I’m not saying that I have a smooth way to integrate my faith into my scholarship and my scholarship into my faith, but I wonder how Christian scholars do so. Conservative ones would essentially argue that both are consistent with each other, but there are others, like Donaldson, who are not afraid to note discrepancies. What do they do with that, from a faith perspective?
2. On page 311, Donaldson states: “Bultmann, for example, denies that Paul’s conversion is to be viewed as the resolution of a long struggle of despair over the law’s demands; Phil 3:6, rather than Rom 7, describes Paul’s pre-Damascus experience with the law.”
This illustrates to me that there is variety within the Old Perspective, which Bultmann held. One Old Perspective view is that Paul felt guilty and burdened over his failure to observe the law, and that receiving God’s free-grace through Christ was a relief to him. Here, Paul is viewed as similar to Martin Luther, and advocates of the New Perspective come back and quote Philippians 3:6, where Paul says that, prior to his conversion to Christ, he was blameless with respect to the requirements of the law.
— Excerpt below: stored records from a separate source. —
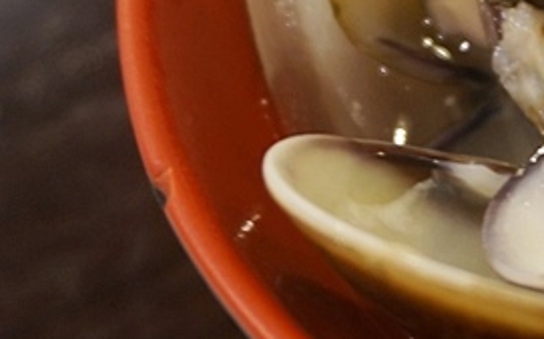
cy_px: -92
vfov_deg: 8.6
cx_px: 875
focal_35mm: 150
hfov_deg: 13.0
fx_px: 2222
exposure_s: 1/1.6
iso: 200
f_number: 4.5
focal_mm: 26
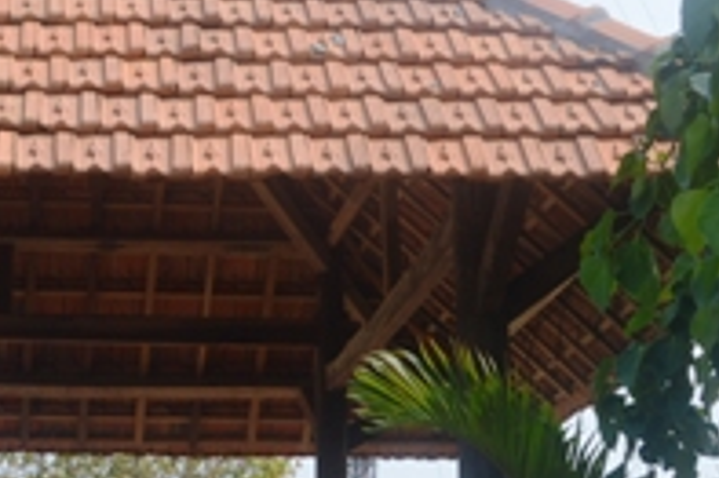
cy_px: 434
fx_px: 2135
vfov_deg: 12.7
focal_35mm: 107
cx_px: 26
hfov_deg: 18.7
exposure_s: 1/250
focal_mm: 22
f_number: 8
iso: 100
But Bultmann held to a different strand of the Old Perspective: that Paul was not racked with guilt over his failure to observe the law, but that his obedience was conducive to self-righteousness and boasting. To that, advocates of the New Perspective say that Judaism itself believed in grace rather than self-righteousness, and that Paul’s concern was Gentile inclusion into Israel, not rejecting Judaism as a self-righteous religion.
3. On page 358, Donaldson states: “As Segal points out, it is not proper to say that in righteous Gentiles conceptions, the law does not apply to Gentiles; rather, the Gentiles are bound by those parts of the Torah that apply to them in particular.”
This is relevant to my continuing question about the relationship of Gentiles to the Torah. Apparently, for Segal, the Gentiles are bound to some rules in the Torah, but not to others. In my opinion, that insight is consistent with what Paul says in Romans 2:14-15 (KJV): “For when the Gentiles, which have not the law, do by nature the things contained in the law, these, having not the law, are a law unto themselves: Which shew the work of the law written in their hearts, their conscience also bearing witness, and their thoughts the mean while accusing or else excusing one another;)”. There, Paul says that Gentiles are following the law when they obey their consciences. That’s different from saying that the Jews are bound to the law whereas the Gentiles are not.
4. I got a big laugh out of what Donaldson says on page 370: “Schonfield has made the startling and wildly fanciful suggestion that Paul persecuted the followers of Jesus because he believed himself to be the Messiah; Hugh J. Schonfield, The Jew of Tarsus (London: MacDonald, 1946) 78-90.”
I may read Schonfield’s book some time just to see how he supports that!